Avec les soulèvements des pays d’Afrique du nord et du Moyen-Orient, Barack Obama se trouve face au monde qu’il avait encouragé dans son adresse aux musulmans délivré au Caire en juin 2009. C’est pourquoi ce discours est si important dans l’histoire de la présidence Obama, et dans le recadrage de la relation de l’Amérique au monde.
Que la présidence égyptienne soit tombée par la rue ajoute au relief de ce passage d’Obama au Caire. L’Egypte est un pays clé du dispositif américain au Proche-Orient. Il fut neutralisé par les accords de Camp David au profit d’Israël et d’un processus de paix qui est une occupation sans fin, et qui prend en otage la modernisation de la région. Les régimes autoritaires s’y perpétuent en effet au prétexte de la sécurité et de l’idéologie de la lutte contre l’Etat juif, qui domine la politique régionale depuis des décennies. Le conflit du Proche-Orient a ainsi été un piège qui a interdit l’émancipation des peuples de la région au nom d’un impératif supérieur, la lutte contre l’occupant israélien. Cet impératif commode, auquel est venu s’ajouter la menace islamiste, elle-même en partie alimentée par la frustration des populations arabes devant l’inefficacité de leurs dirigeants face à Israël, a étouffé toute velléité de libéralisation. Que pouvaient faire les Etats-Unis ? La stabilité stratégique a primé pendant la guerre froide et il était plus facile, celle-ci disparue, de continuer comme avant. Il n’était pas possible, en outre, même pour les Etats-Unis, d’imposer la réforme aux régimes arabes. Le couvercle a donc fini par sauter là où on ne l’attendait pas, par la rue, en Tunisie et en Egypte, pour des motifs très bien compris par le président américain.
Que disait le discours du Caire ? Il reconnaissait le poids de l’histoire, l’héritage du colonialisme et de la guerre froide qui avaient privé les pays musulmans de leurs aspirations au nom d’un impératif stratégique supérieur, nourrissant des malentendus que la mondialisation allait exacerber.

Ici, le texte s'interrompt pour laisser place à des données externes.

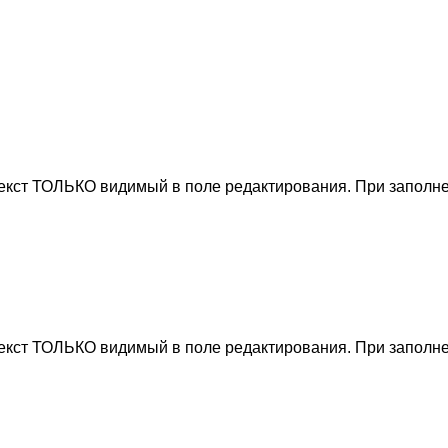
текст ТОЛЬКО видимый в поле редактирования. При заполне
текст ТОЛЬКО видимый в поле редактирования. При заполне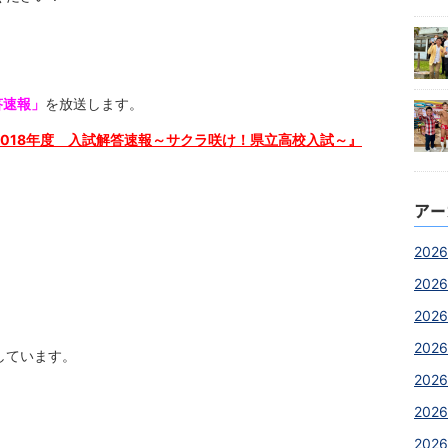
答速報」
を放送します。
2018年度 入試解答速報～サクラ咲け！県立高校入試～』
アー
2026
2026
2026
2026
しています。
202
2026
2026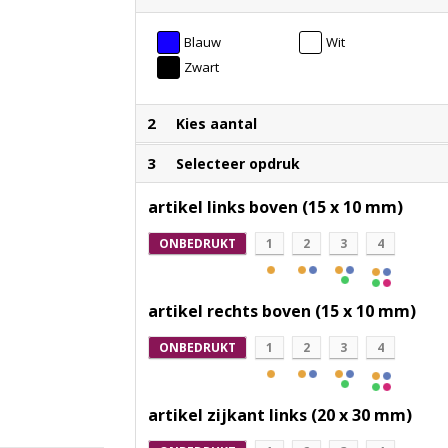
Blauw
Wit
Zwart
2
Kies aantal
3
Selecteer opdruk
artikel links boven (15 x 10 mm)
ONBEDRUKT
1
2
3
4
artikel rechts boven (15 x 10 mm)
ONBEDRUKT
1
2
3
4
artikel zijkant links (20 x 30 mm)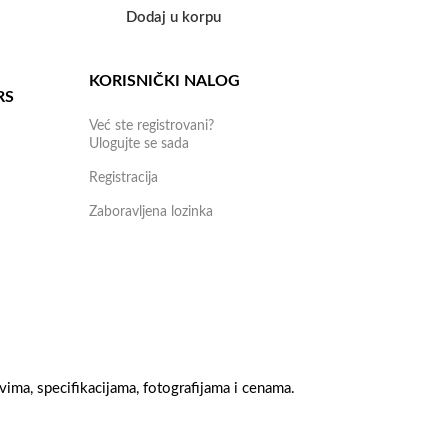
Dodaj u korpu
Do
KORISNIČKI NALOG
RS
Već ste registrovani?
Ulogujte se sada
Registracija
Zaboravljena lozinka
ima, specifikacijama, fotografijama i cenama.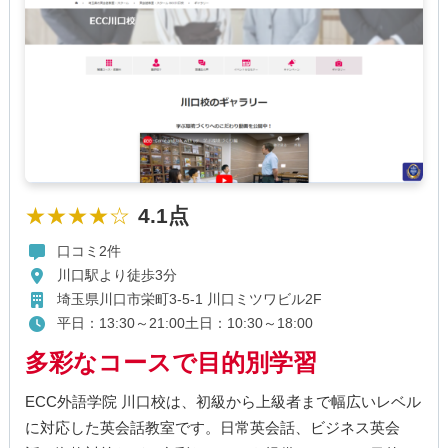
★★★★☆
4.1点
口コミ2件
川口駅より徒歩3分
埼玉県川口市栄町3-5-1 川口ミツワビル2F
平日：13:30～21:00土日：10:30～18:00
多彩なコースで目的別学習
ECC外語学院 川口校は、初級から上級者まで幅広いレベル
に対応した英会話教室です。日常英会話、ビジネス英会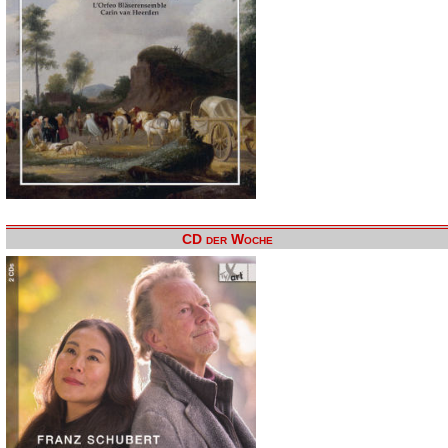
CD der Woche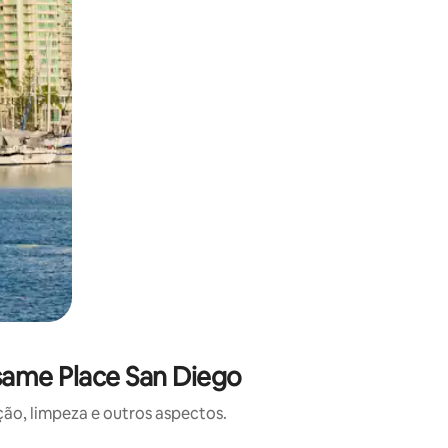
same Place San Diego
o, limpeza e outros aspectos.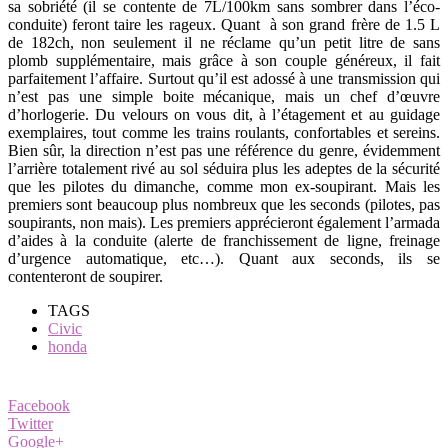
sa sobriété (il se contente de 7L/100km sans sombrer dans l’éco-
conduite) feront taire les rageux. Quant à son grand frère de 1.5 L
de 182ch, non seulement il ne réclame qu’un petit litre de sans
plomb supplémentaire, mais grâce à son couple généreux, il fait
parfaitement l’affaire. Surtout qu’il est adossé à une transmission qui
n’est pas une simple boite mécanique, mais un chef d’œuvre
d’horlogerie. Du velours on vous dit, à l’étagement et au guidage
exemplaires, tout comme les trains roulants, confortables et sereins.
Bien sûr, la direction n’est pas une référence du genre, évidemment
l’arrière totalement rivé au sol séduira plus les adeptes de la sécurité
que les pilotes du dimanche, comme mon ex-soupirant. Mais les
premiers sont beaucoup plus nombreux que les seconds (pilotes, pas
soupirants, non mais). Les premiers apprécieront également l’armada
d’aides à la conduite (alerte de franchissement de ligne, freinage
d’urgence automatique, etc…). Quant aux seconds, ils se
contenteront de soupirer.
TAGS
Civic
honda
Facebook
Twitter
Google+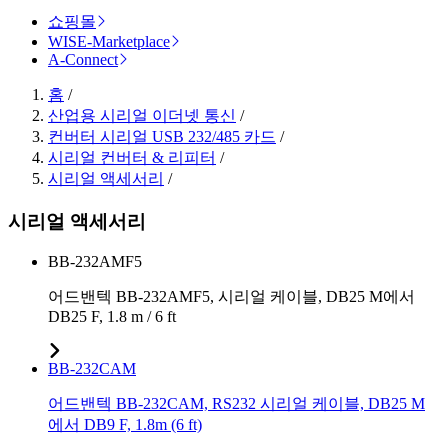
쇼핑몰
WISE-Marketplace
A-Connect
홈
/
산업용 시리얼 이더넷 통신
/
컨버터 시리얼 USB 232/485 카드
/
시리얼 컨버터 & 리피터
/
시리얼 액세서리
/
시리얼 액세서리
BB-232AMF5
어드밴텍 BB-232AMF5, 시리얼 케이블, DB25 M에서
DB25 F, 1.8 m / 6 ft
BB-232CAM
어드밴텍 BB-232CAM, RS232 시리얼 케이블, DB25 M
에서 DB9 F, 1.8m (6 ft)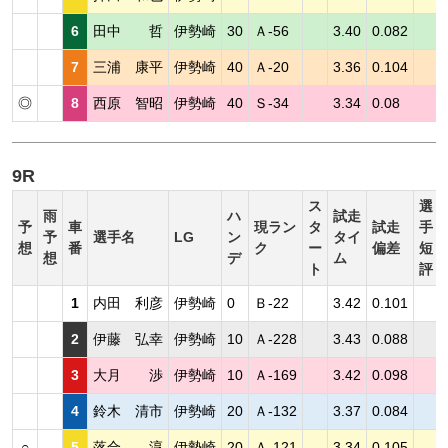
6
田中 哲
伊勢崎
30
Ａ-56
3.40
0.082
7
三浦 康平
伊勢崎
40
Ａ-20
3.36
0.104
◎
8
西原 智昭
伊勢崎
40
Ｓ-34
3.34
0.08
9R
ス
選
雨
ハ
試走
予
車
現ラン
タ
試走
手
予
選手名
LG
ン
タイ
想
番
ク
ー
偏差
短
想
デ
ム
ト
評
1
内田 利彦
伊勢崎
0
Ｂ-22
3.42
0.101
2
伊藤 弘幸
伊勢崎
10
Ａ-228
3.43
0.088
3
大月 渉
伊勢崎
10
Ａ-169
3.42
0.098
4
鈴木 清市
伊勢崎
20
Ａ-132
3.37
0.084
○
5
落合 淳
伊勢崎
20
Ａ-121
3.34
0.105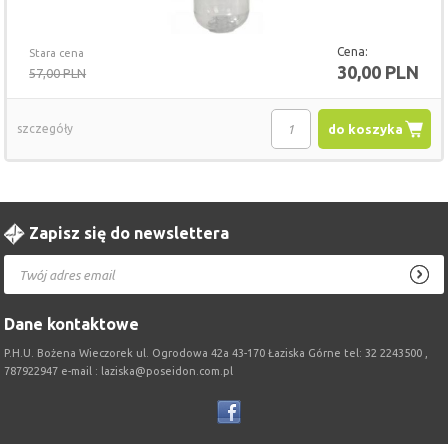
Cena:
Stara cena
30,00 PLN
57,00 PLN
szczegóły
do koszyka
Zapisz się do newslettera
Dane kontaktowe
P.H.U. Bożena Wieczorek ul. Ogrodowa 42a 43-170 Łaziska Górne tel: 32 2243500 ,
787922947 e-mail : laziska@poseidon.com.pl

Obama rappelait que les Etats-Unis étaient nés d’un soulèvement contre l’oppression, que vouloir la destruction d’Israël ne servait pas la paix mais que les Etats-Unis ne reconnaissaient pas la légitimité de la colonisation israélienne et que les humiliations quotidiennes des Palestiniens occupés n’étaient pas tolérables. Surtout, Obama déclara que si chaque nation animait le principe [du gouvernement par la volonté populaire] à sa façon, selon ses propres traditions, tous les peuples aspiraient à la liberté d’expression, à la confiance dans l’Etat de droit et à l’égalité devant la justice. Il parla d’opportunité économique, du droit des femmes et de liberté religieuse, en bref d’une vie prospère et stable dans un système respectant les individus.
C’est précisément ce qu’ont exprimé les soulèvements récents, plus encore que les questions politiques comme le conflit au Proche-Orient ou un appel à la démocratie : une vie digne. Deux ans après son discours du Caire, Obama porte la responsabilité de conduire la politique américaine à l’heure où une profonde révision s’impose, aux conséquences bien difficiles à cerner. Etre en intelligence avec ce monde-là ne garantit pas cependant qu’il saura agir.